(Beginning of Study text)

Twelve Days of Christmas, Day 2 – Gen. “Mad Dog” Gets Christmas Cookies

general-mattis-christmas-cookies
Photo illustration by Elizabeth Brockway/The Daily Beast

Marine General James “Mad Dog” Mattis, Secretary of Defense appointee

How Mad Dog Mattis Got His
Christmas Cookies

A Christmas gesture that became a Christmas tale worth telling for many Christmases to come about our next Secretary of Defense.

By Michael Daly at The Daily Beast

In the week before Christmas in each of his four years as commandant of the United States Marine Corps, General Charles Krulak and his wife would set to baking cookies, cookies, cookies.

“We’re talking about hundreds of dozens of cookies,” Krulak recalled this week.
He further reported, “Always chocolate chip.”

Around 4 pm on Christmas Eve, they would load the cookies into their car and set out to deliver platefuls to all the Marines who were standing watch at the Marine facilities in the Washington, D.C. area.

Around midnight, just as Christmas Eve was turning to Christmas Day in 1998, they reached the most distant location, the Marine Corps Base Quantico in Virginia. They stopped at each of the many commands and facilities there.
“The last place we delivered them was at the headquarters of the commanding general of Marine Corps Combat Development Command,” Krulak remembered.

(End of Study text)

Tasks to complete —
a) In the Christmas cookies article, condense the paragraph beginning "Around 4 pm on Christmas Eve" into one shorter sentence that keeps its main facts.
b) Proceed with the Christmas cookies article, writing the paragraphs that follow its last sentence.

(Beginning of Excerpted data)

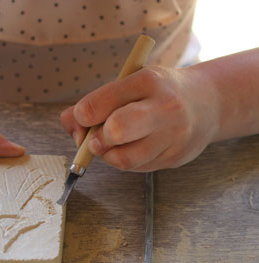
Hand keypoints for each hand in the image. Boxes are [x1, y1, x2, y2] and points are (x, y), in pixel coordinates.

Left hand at [60, 66, 219, 171]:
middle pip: (117, 130)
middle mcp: (163, 107)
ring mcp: (173, 134)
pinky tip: (132, 148)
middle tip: (96, 138)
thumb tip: (68, 123)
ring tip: (113, 144)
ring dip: (108, 155)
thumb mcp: (128, 85)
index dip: (82, 115)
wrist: (206, 103)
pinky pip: (137, 168)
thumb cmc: (153, 94)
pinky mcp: (176, 156)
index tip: (83, 117)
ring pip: (124, 158)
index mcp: (147, 81)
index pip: (100, 102)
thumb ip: (94, 102)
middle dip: (97, 139)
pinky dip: (125, 161)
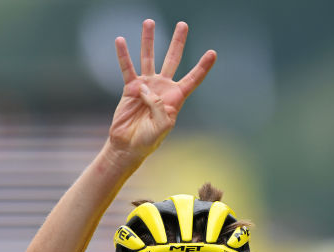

(End of Excerpted data)

Task-by-task answers —
a) At about 4 pm on Christmas Eve, the Krulaks drove off with the cookies to bring platefuls to every Marine on watch at Marine facilities around Washington, D.C.

b)
The commandant’s wife, Zandi Krulak, had a plate of cookies ready and he took it into the guard shack, where he offered it along with season’s greetings to the staff sergeant on duty.

“Here’s your cookies,” Charles Krulak would recall saying. “I want to make sure you save some of them for the officer of the day.”

An officer was also supposed to be on duty, but Krulak saw no one else present.
“Where is the officer of the day?” Krulak asked.

“Sir, he’s out walking his post,” the staff sergeant said.
The staff sergeant meant the officer was checking the facility to ensure all was as it should be.

“Who is the officer of the day?” Krulak asked.
“Sir, it’s Brigadier General Mattis,” the staff sergeant replied.
“No, I’m not asking who is the general officer,” Krulak said.

Someone of Mattis’ high rank might have been expected to be serving as the duty officer for the whole base, but he would have been free to remain home and would have passed his holiday undisturbed unless something truly urgent arose.
“No, I don’t mean him,” Krulak said.

Krulak was only asking about the duty officer of the day (DOD) for that particular post. This task on Christmas would have been expected to go to the most junior of them.

“Who’s the DOD?” Krulak asked.
“Sir, it’s Brigadier General Mattis,” the staff sergeant said.
“Staff sergeant, again, I don’t mean who’s over all of the duty officers, who’s above all of them,” Krulak said. “Who is the duty officer?”
“Sir, it’s Brigadier General Mattis,” the staff sergeant said.
Krulak looked over at two cots that had been installed for the sergeant and for whichever officer was on duty.

“Okay, let me make it easy,” Krulak said. “Who slept in that cot over there?”
Krulak noted that by this point the staff sergeant was becoming a touch irritated.

“Sir, Brigadier General Mattis slept there,” the staff sergeant said.
At that moment, Krulak heard clicking shoe heels approaching down the marble hallway, joined by the clanking of a sword. Brigadier General James Mattis appeared, having been out walking his post in full dress uniform, complete with sword hanging at his hip.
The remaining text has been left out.